## DATA FOR THE TASK
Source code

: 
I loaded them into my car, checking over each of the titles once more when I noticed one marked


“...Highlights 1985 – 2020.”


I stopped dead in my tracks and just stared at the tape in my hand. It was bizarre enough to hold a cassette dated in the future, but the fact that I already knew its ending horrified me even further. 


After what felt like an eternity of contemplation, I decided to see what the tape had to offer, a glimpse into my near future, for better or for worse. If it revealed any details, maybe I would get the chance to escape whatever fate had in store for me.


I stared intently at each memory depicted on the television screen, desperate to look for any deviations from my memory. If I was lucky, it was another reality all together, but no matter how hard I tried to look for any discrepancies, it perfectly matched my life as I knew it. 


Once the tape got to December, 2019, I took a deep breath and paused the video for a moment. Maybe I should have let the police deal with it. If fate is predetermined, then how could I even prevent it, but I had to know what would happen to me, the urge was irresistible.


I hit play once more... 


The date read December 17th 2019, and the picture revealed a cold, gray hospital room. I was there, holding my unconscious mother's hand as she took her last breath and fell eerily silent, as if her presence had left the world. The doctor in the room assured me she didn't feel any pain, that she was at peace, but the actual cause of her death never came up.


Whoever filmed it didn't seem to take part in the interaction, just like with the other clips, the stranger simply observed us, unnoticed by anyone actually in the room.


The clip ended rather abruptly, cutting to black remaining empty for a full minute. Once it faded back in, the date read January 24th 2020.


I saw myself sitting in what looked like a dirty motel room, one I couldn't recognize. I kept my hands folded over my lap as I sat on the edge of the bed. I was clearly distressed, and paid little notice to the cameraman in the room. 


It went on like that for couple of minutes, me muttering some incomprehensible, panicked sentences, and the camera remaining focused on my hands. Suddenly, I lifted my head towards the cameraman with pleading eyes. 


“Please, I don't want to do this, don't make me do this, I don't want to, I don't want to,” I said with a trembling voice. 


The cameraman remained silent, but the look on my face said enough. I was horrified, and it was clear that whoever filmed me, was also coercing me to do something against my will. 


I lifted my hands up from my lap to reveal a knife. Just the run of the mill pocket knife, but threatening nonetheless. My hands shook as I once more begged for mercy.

## INSTRUCTION
Reproduce, without any change, the part that opens with the line containing "The cameraman remained" and continues through the end of the items.

## ANSWER TO THE EXERCISE
The cameraman remained silent, but the look on my face said enough. I was horrified, and it was clear that whoever filmed me, was also coercing me to do something against my will. 


I lifted my hands up from my lap to reveal a knife. Just the run of the mill pocket knife, but threatening nonetheless. My hands shook as I once more begged for mercy.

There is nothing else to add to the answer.